## Task goal
Track down each line below containing the string "plush" and copy it.

## Material supplied
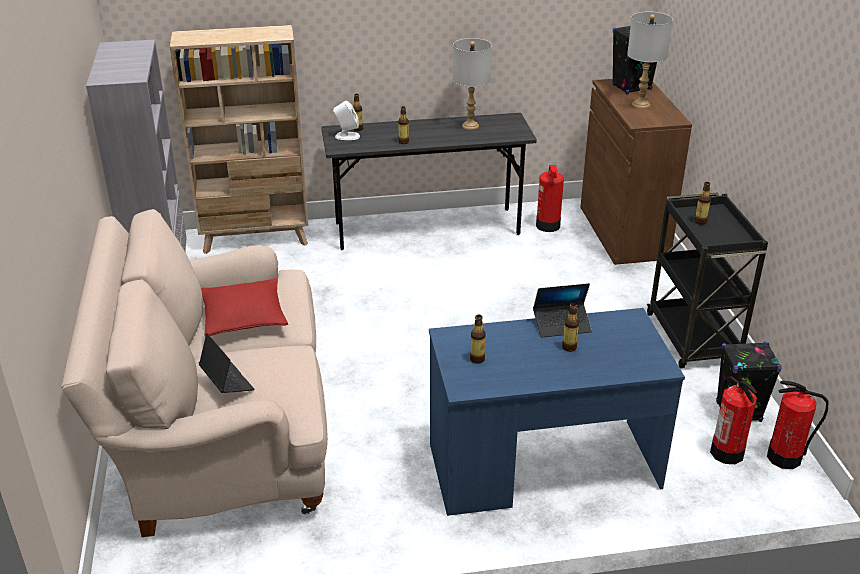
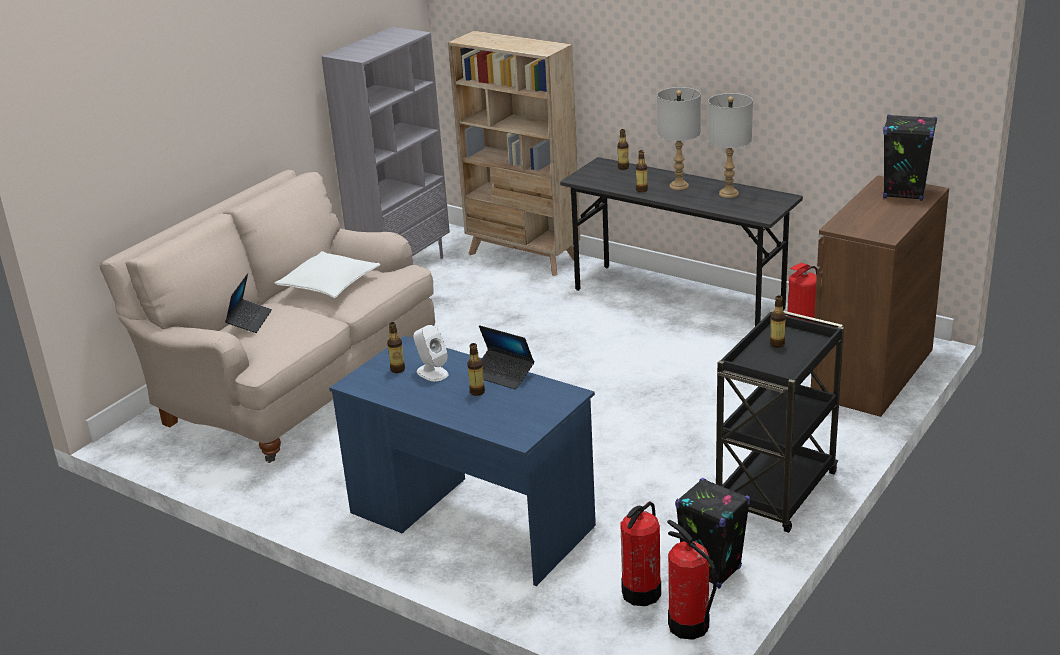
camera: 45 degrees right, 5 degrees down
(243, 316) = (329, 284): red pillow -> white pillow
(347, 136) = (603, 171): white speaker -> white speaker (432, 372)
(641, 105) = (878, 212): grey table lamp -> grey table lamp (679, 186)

* * *

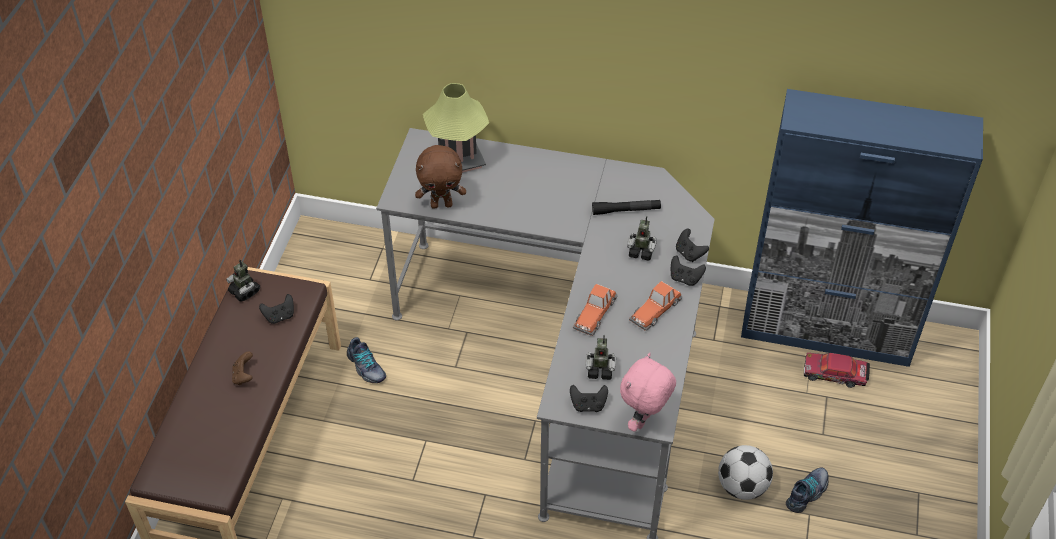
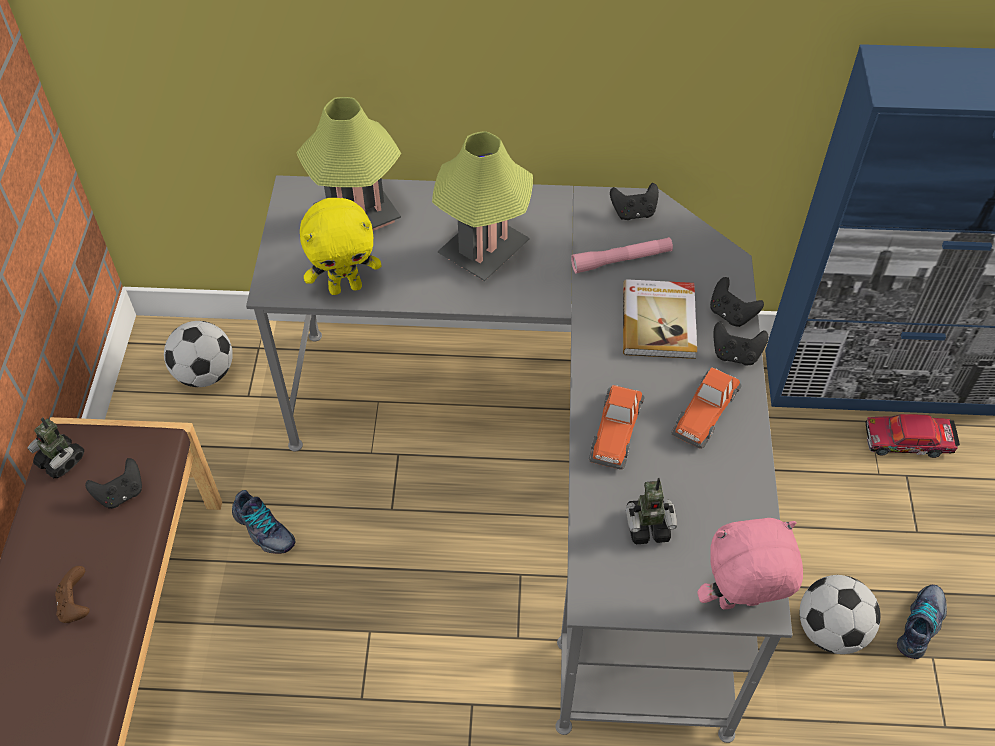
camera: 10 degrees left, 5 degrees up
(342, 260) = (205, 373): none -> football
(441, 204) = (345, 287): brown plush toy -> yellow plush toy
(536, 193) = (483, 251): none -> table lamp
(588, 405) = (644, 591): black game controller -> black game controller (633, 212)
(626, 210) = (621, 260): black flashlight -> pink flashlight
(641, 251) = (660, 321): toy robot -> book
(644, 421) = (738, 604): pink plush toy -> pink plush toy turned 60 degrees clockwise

* * *

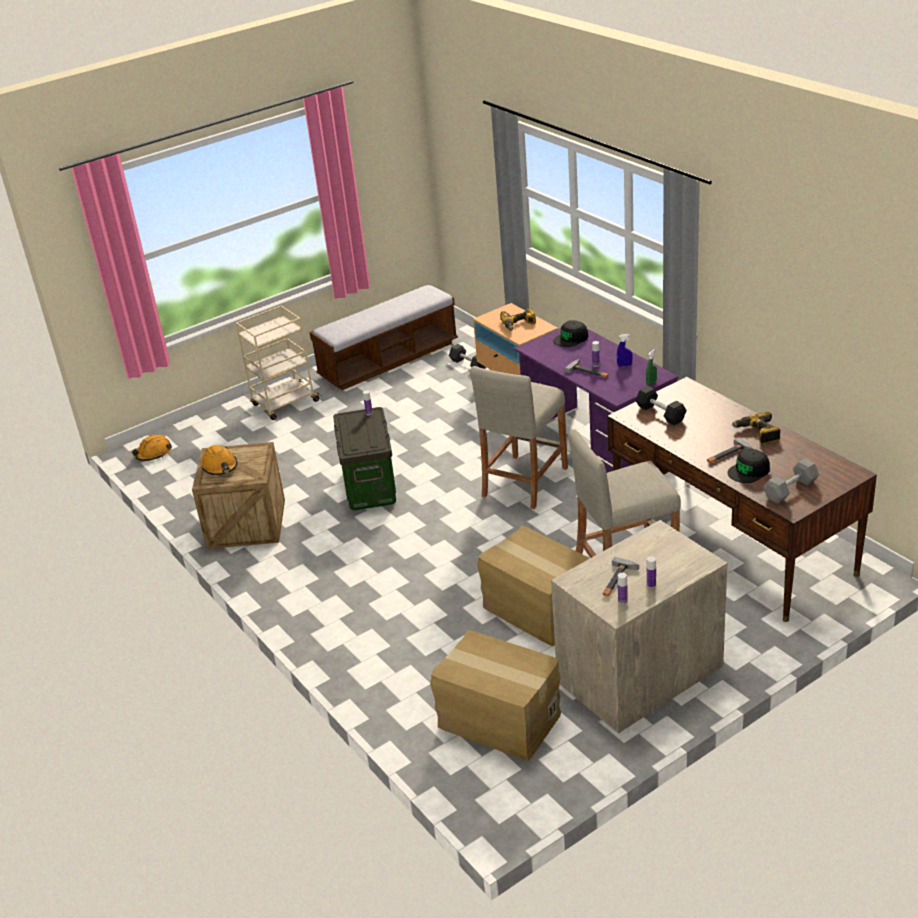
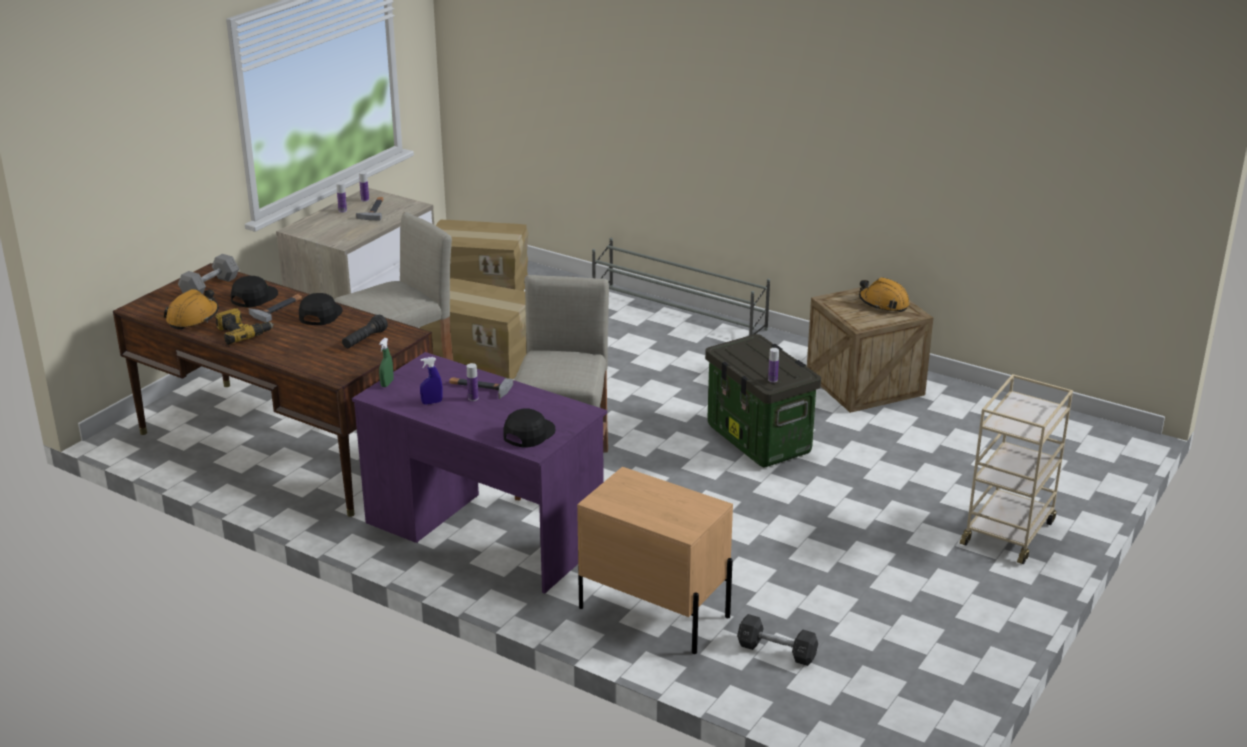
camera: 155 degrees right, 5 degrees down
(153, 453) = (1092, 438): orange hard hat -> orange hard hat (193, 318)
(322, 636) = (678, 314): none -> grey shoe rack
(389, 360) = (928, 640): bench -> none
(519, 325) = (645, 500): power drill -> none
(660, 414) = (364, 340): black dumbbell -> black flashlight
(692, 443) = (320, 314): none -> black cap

## Output below
(441, 204) = (345, 287): brown plush toy -> yellow plush toy
(644, 421) = (738, 604): pink plush toy -> pink plush toy turned 60 degrees clockwise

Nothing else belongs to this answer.